The fee at the Westin is a $200 damage and cleaning fee, and while hotels do thorough cleans regularly, deep cleans are required after smoking occurs in the room. That includes taking down the drapes and deeply cleaning the upholstery.

“It can be really labor intensive,” Butler said. “We have dogs, anyways, and we do a deep clean after them, but smoking deep clean is much worse.”

Smoking penalties at local hotels range up to about $500. Many of them are installing no smoking signs to reiterate the rules of the hotel and better educate guests.


The most common question these concierges seem to be hearing is, “Where can I get it?” and, “How can I get there?”

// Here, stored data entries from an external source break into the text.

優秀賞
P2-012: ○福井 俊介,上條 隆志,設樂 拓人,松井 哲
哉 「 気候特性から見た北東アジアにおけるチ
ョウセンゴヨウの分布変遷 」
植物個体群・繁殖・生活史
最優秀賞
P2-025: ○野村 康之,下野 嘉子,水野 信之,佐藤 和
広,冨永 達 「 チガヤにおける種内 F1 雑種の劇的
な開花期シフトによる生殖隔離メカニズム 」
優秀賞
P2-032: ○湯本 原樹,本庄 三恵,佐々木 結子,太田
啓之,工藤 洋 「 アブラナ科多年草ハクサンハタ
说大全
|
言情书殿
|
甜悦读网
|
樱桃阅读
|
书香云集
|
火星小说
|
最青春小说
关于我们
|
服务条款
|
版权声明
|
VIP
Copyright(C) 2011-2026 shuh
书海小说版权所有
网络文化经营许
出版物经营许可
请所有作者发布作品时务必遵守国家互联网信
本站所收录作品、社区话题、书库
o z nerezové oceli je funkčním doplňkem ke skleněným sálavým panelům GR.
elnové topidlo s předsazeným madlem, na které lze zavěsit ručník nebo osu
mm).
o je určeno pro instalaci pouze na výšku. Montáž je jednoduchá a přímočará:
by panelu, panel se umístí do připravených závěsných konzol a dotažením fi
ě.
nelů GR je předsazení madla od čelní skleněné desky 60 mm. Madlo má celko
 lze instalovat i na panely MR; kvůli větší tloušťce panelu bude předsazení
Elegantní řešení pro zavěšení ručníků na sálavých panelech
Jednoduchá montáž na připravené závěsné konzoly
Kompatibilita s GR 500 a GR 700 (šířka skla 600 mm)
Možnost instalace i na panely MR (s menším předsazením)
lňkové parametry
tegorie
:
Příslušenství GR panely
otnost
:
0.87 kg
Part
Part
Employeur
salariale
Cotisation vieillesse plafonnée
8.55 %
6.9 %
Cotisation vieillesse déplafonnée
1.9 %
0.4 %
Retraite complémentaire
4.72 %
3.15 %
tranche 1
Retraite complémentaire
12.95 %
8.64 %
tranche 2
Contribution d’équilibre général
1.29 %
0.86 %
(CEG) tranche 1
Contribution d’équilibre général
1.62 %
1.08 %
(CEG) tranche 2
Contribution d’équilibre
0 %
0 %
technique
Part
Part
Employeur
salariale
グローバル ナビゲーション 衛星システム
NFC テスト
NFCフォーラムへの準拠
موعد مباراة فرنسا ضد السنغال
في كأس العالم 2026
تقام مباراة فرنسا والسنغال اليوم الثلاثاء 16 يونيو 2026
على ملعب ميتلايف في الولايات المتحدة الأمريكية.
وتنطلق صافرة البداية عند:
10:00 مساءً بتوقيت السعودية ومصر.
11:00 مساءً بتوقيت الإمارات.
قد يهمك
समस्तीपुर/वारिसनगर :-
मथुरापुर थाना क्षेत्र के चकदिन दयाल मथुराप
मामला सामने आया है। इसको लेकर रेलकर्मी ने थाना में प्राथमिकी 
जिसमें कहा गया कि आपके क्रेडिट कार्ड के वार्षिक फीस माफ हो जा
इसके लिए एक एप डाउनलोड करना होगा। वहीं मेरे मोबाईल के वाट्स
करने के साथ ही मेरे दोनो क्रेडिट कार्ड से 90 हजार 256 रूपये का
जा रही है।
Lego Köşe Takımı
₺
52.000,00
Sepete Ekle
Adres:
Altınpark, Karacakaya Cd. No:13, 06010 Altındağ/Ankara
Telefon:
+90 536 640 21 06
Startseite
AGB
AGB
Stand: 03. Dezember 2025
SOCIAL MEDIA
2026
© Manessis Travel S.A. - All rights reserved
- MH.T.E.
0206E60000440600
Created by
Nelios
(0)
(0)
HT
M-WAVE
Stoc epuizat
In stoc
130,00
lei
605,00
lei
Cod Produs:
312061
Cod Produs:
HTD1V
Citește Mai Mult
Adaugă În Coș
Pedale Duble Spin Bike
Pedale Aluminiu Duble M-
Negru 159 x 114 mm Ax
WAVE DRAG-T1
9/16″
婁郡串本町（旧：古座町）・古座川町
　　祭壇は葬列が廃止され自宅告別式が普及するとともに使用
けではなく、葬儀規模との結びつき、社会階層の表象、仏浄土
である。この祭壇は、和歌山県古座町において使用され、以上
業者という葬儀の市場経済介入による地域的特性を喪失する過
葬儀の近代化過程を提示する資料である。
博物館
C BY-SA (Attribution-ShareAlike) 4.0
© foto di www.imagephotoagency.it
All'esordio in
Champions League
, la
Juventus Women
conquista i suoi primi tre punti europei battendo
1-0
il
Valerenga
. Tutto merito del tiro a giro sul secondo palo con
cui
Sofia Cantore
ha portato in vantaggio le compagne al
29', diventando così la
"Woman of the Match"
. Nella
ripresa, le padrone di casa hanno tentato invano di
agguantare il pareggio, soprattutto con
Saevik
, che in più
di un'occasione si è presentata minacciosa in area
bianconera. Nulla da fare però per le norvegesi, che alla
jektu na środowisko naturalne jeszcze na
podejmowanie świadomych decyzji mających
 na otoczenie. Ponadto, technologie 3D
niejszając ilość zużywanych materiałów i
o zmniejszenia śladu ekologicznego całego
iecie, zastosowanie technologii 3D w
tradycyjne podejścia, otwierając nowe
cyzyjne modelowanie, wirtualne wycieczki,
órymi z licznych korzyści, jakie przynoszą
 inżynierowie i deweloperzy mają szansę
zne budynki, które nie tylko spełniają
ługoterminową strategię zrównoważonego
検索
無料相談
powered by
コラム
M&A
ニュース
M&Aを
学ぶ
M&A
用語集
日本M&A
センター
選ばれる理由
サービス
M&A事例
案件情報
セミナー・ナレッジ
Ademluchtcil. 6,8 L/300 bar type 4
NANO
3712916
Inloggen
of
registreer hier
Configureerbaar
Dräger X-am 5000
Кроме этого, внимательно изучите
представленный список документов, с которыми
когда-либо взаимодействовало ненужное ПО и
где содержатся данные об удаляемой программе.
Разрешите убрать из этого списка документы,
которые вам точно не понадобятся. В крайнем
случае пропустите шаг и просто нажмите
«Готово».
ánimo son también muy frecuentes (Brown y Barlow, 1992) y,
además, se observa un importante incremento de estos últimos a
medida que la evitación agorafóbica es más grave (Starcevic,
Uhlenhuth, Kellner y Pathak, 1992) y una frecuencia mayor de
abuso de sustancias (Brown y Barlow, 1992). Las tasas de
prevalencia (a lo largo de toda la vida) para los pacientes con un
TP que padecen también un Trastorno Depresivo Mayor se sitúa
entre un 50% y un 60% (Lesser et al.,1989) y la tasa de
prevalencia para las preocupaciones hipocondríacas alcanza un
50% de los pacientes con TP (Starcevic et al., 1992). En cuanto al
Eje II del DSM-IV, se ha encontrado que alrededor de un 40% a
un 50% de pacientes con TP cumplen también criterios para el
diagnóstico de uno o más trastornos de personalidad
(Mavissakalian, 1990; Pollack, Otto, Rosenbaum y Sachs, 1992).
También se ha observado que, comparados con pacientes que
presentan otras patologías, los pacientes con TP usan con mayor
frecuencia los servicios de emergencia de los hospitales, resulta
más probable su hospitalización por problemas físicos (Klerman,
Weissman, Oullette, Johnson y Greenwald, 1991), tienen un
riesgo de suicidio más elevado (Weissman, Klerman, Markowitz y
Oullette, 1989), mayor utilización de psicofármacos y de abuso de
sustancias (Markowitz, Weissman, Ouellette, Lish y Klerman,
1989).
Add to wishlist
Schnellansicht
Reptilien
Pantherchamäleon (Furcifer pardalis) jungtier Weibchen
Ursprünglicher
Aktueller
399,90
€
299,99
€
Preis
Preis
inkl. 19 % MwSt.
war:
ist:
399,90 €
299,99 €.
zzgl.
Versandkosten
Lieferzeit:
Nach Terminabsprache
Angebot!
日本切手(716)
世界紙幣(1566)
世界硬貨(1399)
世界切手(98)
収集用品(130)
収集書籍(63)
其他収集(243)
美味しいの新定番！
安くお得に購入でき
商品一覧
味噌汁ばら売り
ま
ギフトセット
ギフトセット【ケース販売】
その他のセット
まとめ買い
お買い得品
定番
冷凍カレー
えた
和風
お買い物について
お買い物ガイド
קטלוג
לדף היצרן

With no pot shops in Vail or Beaver Creek, guests staying at hotels there must figure out transportation to the Green Mile in Eagle-Vail or other shops across the county. Some concierges, such as those at the Sonnenalp, have educated their staff about the local shops and the differences between them, helping to provide better information for a guest who inquires.

“I think there’s still that stigma of asking out in the open about it — asking an official hotel person — and they’re kind of nervous about it, is what I’ve noticed,” Butler said.

Most concierge services are prepared to assist, while some put the onus on the guest to know the laws and regulations. Butler said at The Westin, they are “absolutely” open to all questions.

“The funny thing is it’s more from Florida people and they are elderly people — between 70 and 80,” said Renee Steiner, of The Charter at Beaver Creek. “They all ask very nicely and say thank you and that’s it.”

For many guests, legal marijuana is a novelty experience — one they can’t get back home in certain states.

“A lot of these people aren’t from Colorado, so it’s kind of an experience if they’re from a state that’s not totally all about it,” Crow said.

Many hotel employees stressed that it’s OK to ask them about marijuana — it is a legal product anyways. But when you leave, know what happens to that extra nug or edible that you leave behind.

“They all leave it because they can’t travel with it,” said Lisa Smith, of the housekeeping department at The Charter. “We have to throw it away because it’s illegal to send it in the mail, so it’s trash.